Por Dom Luiz Fernando Lisboa
O Dia da Consciência Negra e dia de Zumbi dos Palmares não é apenas uma data no calendário civil. É um tempo espiritual, uma provocação evangélica e um chamado pastoral para reconhecermos vidas, histórias, dores, resistências e esperanças que foram silenciadas por séculos. Quando a Igreja se aproxima deste tema, não o faz por modismo ou por ideologia, mas porque o Evangelho exige que toda pessoa seja vista, escutada, defendida e valorizada como imagem e semelhança de Deus.
Eis algumas razões pertinentes:
1. Resgatar identidades feridas: o racismo estrutural não fere apenas o corpo; ele fere a alma, a autoestima, o olhar sobre si mesmo. A pastoral deve ajudar a reconstruir identidades quebradas, especialmente entre crianças e jovens negros, lembrando-lhes que Deus os criou belos, dignos e cheios de potencial. Toda ação pastoral que fortalece a autoestima, promove pertencimento e combate estereótipos está exercendo o ministério do Bom Pastor.
2. Reconhecer a contribuição do povo negro: o Brasil nasceu, cresceu e sobreviveu sustentado pela força, pela cultura, pela espiritualidade e pela criatividade do povo negro. A Igreja tem o dever de agradecer, valorizar e iluminar essa presença que moldou a língua, a culinária, a música, a fé e a sensibilidade brasileira. A pastoral se purifica quando reconhece que muitas de suas lideranças, de sua liturgia inculturada e de seu modo de celebrar a fé trazem marcas da tradição afro-brasileira.
3. Combater o racismo como pecado social: o racismo não é apenas problema político: é pecado, porque nega o mandamento do amor e viola a verdade fundamental do Evangelho. Pastoralmente, precisamos educar, sensibilizar e denunciar práticas e estruturas que marginalizam pessoas negras. O anúncio da Palavra exige também a conversão comunitária: mudar mentalidades, corrigir linguagens e transformar atitudes que, mesmo sem intenção, reproduzem exclusão.

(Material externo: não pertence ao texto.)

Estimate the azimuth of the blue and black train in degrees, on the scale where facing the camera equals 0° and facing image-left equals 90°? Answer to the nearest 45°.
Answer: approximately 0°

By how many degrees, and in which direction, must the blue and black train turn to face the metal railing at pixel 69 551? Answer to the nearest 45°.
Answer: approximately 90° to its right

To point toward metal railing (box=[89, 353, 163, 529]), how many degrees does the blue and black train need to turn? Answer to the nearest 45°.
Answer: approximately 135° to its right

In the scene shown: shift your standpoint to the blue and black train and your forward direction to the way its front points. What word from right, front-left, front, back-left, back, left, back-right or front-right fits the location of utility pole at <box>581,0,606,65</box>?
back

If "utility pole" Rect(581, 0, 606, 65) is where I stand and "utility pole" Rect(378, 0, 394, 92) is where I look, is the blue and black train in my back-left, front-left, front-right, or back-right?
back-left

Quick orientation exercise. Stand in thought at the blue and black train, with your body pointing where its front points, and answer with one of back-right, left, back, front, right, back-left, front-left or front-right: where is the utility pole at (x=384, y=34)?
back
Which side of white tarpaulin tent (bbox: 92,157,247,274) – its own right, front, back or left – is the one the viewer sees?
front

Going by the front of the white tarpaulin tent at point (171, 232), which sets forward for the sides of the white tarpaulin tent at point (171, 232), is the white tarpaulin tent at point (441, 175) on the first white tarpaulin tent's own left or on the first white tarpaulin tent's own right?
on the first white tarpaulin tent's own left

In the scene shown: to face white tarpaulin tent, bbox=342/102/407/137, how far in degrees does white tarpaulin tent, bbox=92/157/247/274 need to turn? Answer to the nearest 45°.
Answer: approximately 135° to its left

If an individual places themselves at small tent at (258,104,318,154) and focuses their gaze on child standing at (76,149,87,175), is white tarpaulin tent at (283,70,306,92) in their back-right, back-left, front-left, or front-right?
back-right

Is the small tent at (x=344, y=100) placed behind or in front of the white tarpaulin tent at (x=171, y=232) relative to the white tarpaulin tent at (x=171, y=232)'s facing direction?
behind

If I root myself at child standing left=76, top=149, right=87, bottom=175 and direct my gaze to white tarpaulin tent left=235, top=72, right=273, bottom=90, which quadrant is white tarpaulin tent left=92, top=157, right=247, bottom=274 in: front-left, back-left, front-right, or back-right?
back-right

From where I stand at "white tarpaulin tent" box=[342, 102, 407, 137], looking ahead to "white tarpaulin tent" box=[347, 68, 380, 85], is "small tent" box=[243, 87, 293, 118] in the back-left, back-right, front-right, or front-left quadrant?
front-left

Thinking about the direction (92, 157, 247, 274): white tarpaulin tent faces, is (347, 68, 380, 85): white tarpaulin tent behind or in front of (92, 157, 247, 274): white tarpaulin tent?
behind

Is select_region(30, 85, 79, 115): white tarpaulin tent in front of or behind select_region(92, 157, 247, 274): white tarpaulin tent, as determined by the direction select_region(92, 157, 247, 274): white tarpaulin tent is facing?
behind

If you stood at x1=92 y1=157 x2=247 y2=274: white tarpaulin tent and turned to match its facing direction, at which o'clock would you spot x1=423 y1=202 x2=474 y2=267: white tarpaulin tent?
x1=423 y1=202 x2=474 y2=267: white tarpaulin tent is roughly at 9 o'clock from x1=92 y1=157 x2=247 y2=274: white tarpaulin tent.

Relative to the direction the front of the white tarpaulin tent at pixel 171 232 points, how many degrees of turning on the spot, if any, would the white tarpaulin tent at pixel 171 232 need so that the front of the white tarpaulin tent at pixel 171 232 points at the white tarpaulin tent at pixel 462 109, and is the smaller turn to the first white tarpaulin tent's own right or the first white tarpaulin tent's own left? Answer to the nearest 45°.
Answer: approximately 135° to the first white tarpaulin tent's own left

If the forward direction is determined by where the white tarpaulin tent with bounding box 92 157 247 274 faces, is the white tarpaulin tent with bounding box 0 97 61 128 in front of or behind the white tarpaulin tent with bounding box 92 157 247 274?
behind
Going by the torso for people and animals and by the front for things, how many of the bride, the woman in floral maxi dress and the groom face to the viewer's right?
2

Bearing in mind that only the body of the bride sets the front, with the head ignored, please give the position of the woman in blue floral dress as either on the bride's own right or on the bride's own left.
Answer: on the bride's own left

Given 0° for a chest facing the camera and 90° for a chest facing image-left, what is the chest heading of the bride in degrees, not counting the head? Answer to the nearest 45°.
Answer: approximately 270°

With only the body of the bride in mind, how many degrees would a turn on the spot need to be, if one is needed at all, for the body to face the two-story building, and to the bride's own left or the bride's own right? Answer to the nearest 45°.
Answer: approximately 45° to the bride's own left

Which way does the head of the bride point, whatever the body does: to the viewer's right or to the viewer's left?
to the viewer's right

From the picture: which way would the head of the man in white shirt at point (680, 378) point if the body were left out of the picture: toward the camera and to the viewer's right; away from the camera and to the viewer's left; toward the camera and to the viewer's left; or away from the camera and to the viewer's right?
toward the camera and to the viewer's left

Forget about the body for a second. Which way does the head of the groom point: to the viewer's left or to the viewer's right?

4. Valorizar referências e lideranças negras: uma Comunidade Eclesial de Base que não vê suas lideranças negras corre o risco de alimentar invisibilidades históricas. É papel da pastoral identificar, formar, fortalecer e enviar homens e mulheres negras para os diversos ministérios, conselhos, pastorais e serviços. A presença de lideranças negras não apenas representa justiça, mas também inspira novas gerações.
5. Assumir compromissos concretos de igualdade: o Dia da Consciência Negra, iluminado pelo Evangelho, nos leva a construir caminhos de justiça: promover formação antirracista, apoiar políticas de igualdade, ampliar a participação, defender a vida da juventude negra e acolher com especial cuidado quem sofre discriminação. É evangelização quando a comunidade se torna casa de acolhida, lugar seguro e espaço de promoção da vida.
Desta forma pode concluir afirmando que, celebrar o Dia da Consciência Negra é celebrar a ação de Deus na história, especialmente na história dos que resistiram, esperaram e permaneceram firmes apesar da dor. É permitir que a Igreja seja sacramento de reconciliação, justiça e fraternidade. É deixar o Evangelho purificar nossos preconceitos e nos conduzir ao caminho do cuidado concreto.
Que nossas comunidades sejam lugares onde toda pessoa negra seja vista, valorizada e chamada pelo nome, como Jesus fez com cada pessoa que encontrou.
E que o Reino de Deus, onde não há escravos nem livres, mas todos são irmãos (cf. Gl 3,28), comece em nós, aqui e agora.